Date of Award


Document Type

Open Access Thesis


Biomedical Science

First Advisor

Jay Potts


Epithelial cells, as well as other differentiated cell types, remodel surrounding collagen in vitro, to self organize into 3D structures. When placed on-top or inside of a collagen hydrogel, cells organize into a toroid or spheroid form. It is not clearly understood how these cell types modulate surrounding collagen to form 3D shapes. The goal of this project was to determine if cell type, collagen type, or cell placement are factors that can alter how cells reorganize and remodel collagen hydrogels. We hypothesize that the positioning, cell type and the type of collagen they are in contact with affect the 3D reorganization of cells in collagen. Staining the cell nuclei, the actin cytoskeleton and monitoring cell proliferation provided better insight as to how cells organize over time in collagen hydrogels. Alpha smooth muscle actin and vimentin proteins were targeted to identify the shapes of cells in the hydrogels. Hydrogel thickness measurements and cell alignment studies were done to monitor the modulation of collagen over time and determine if patterns of cellular organization were present throughout the hydrogel. When placed on-top of a collagen hydrogel, rat neonatal heart fibroblasts (rat NHFC) modulated type I and type III collagen hydrogels into toroidal forms. Rat tail collagen hydrogels shrank when rat NHFCs were interspersed inside. However, unlike other inside placed cellular hydrogels, rat NHFC placed inside of a human type III collagen hydrogels developed ring shaped cellular alignments around the edges of the hydrogel.

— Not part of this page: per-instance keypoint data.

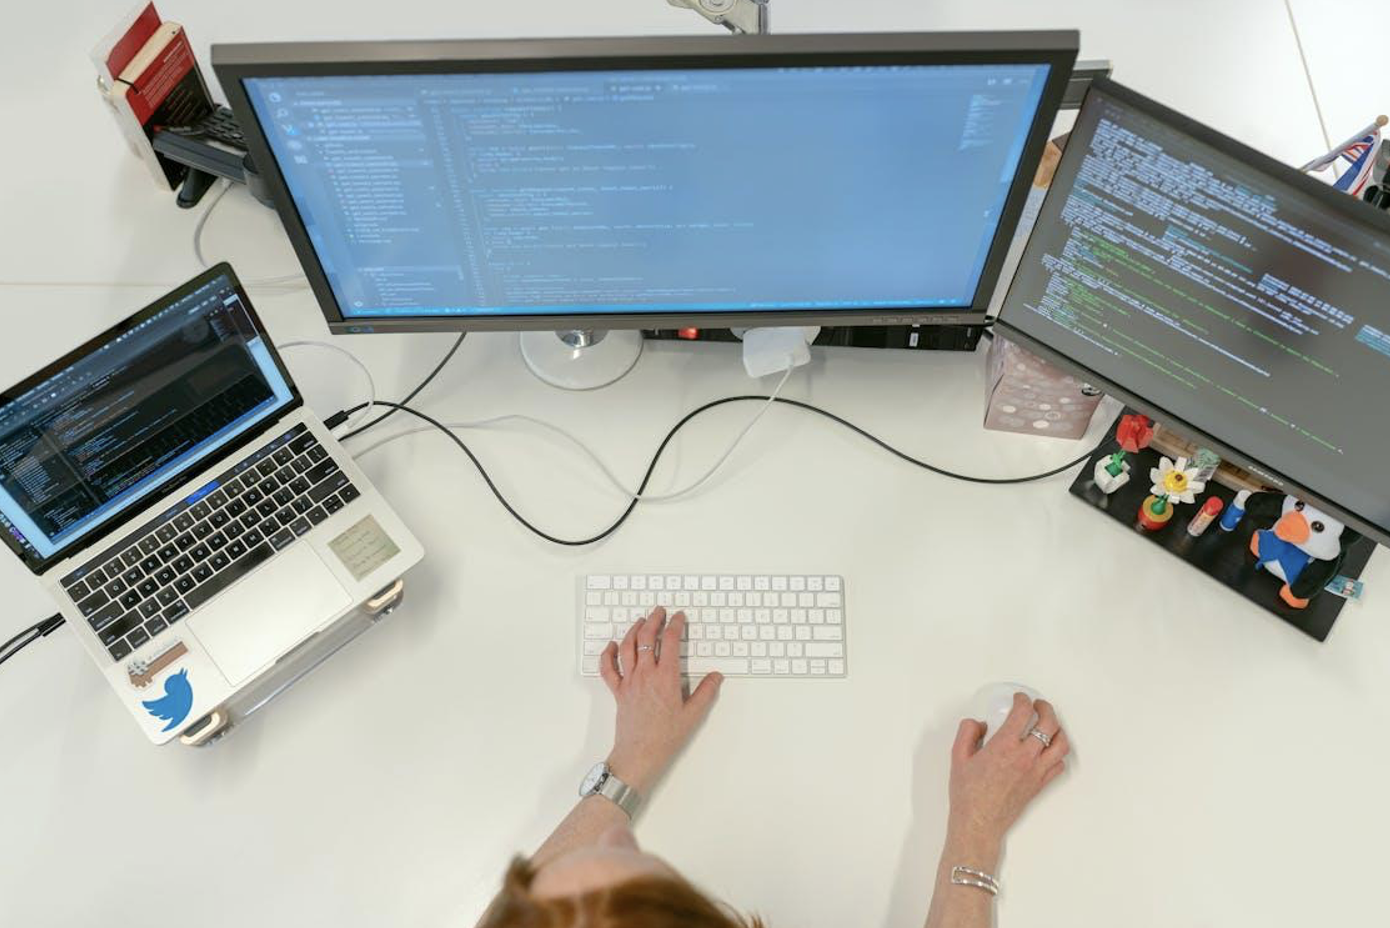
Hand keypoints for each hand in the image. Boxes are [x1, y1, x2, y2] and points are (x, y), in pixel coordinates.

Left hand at [598, 607, 722, 793]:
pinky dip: (608, 654)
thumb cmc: (665, 737)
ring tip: (640, 621)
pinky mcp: (618, 691)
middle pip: (646, 638)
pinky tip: (612, 645)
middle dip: (653, 620)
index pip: (670, 641)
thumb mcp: (693, 715)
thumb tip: (716, 676)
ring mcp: (629, 681)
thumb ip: (706, 692)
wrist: (640, 754)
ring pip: (627, 647)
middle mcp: (645, 675)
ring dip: (633, 630)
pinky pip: (608, 668)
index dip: (675, 625)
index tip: (679, 617)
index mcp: (665, 677)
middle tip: (660, 611)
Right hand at [947, 694, 1069, 850]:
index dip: (1023, 700)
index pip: (1023, 712)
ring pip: (1061, 744)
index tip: (1019, 698)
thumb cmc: (967, 793)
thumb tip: (979, 724)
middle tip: (1038, 705)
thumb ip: (967, 732)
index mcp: (1004, 746)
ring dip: (1057, 729)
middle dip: (1045, 708)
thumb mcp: (958, 756)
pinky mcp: (1040, 785)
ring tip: (1049, 724)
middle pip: (1049, 724)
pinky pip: (1059, 765)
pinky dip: (1057, 753)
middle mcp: (1025, 757)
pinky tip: (1048, 750)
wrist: (978, 822)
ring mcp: (1036, 771)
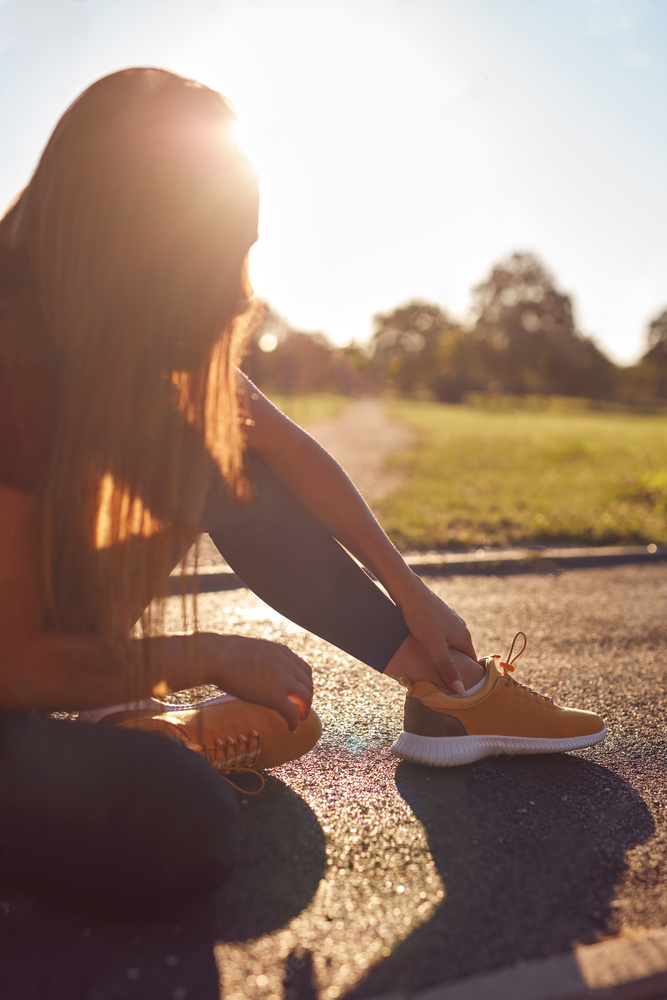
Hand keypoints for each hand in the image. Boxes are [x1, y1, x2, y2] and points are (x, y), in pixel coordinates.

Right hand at [201, 633, 312, 731]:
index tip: (299, 694)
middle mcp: (288, 665)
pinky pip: (293, 712)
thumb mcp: (252, 651)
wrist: (218, 656)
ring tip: (298, 719)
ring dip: (304, 710)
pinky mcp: (275, 696)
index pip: (304, 670)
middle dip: (306, 698)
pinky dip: (295, 722)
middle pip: (308, 684)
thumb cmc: (225, 653)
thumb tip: (251, 667)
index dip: (304, 684)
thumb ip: (261, 660)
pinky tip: (291, 728)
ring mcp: (283, 680)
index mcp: (282, 652)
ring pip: (306, 698)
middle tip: (300, 709)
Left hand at [396, 575, 476, 693]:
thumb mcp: (435, 646)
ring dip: (444, 655)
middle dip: (453, 666)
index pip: (472, 663)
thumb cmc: (422, 618)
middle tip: (441, 680)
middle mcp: (461, 629)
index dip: (466, 676)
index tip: (457, 689)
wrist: (409, 592)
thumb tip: (461, 690)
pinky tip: (425, 647)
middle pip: (461, 654)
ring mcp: (451, 621)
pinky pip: (442, 636)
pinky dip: (437, 644)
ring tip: (432, 665)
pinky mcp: (440, 616)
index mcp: (464, 637)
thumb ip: (447, 667)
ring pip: (451, 644)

Rat NHFCs can modulate human type III collagen in a different manner than that with rat tail collagen. Unlike the rat NHFC, the mouse breast cancer cell line 4TI-LUC did not form toroids or remodel collagen when placed on top or inside of a collagen hydrogel. Cancer inhibits the migration and reorganization processes observed in non-cancerous cell types. Hence, there seems to be a universal process involved when non-cancerous cells interact with a collagen hydrogel when placed on the surface.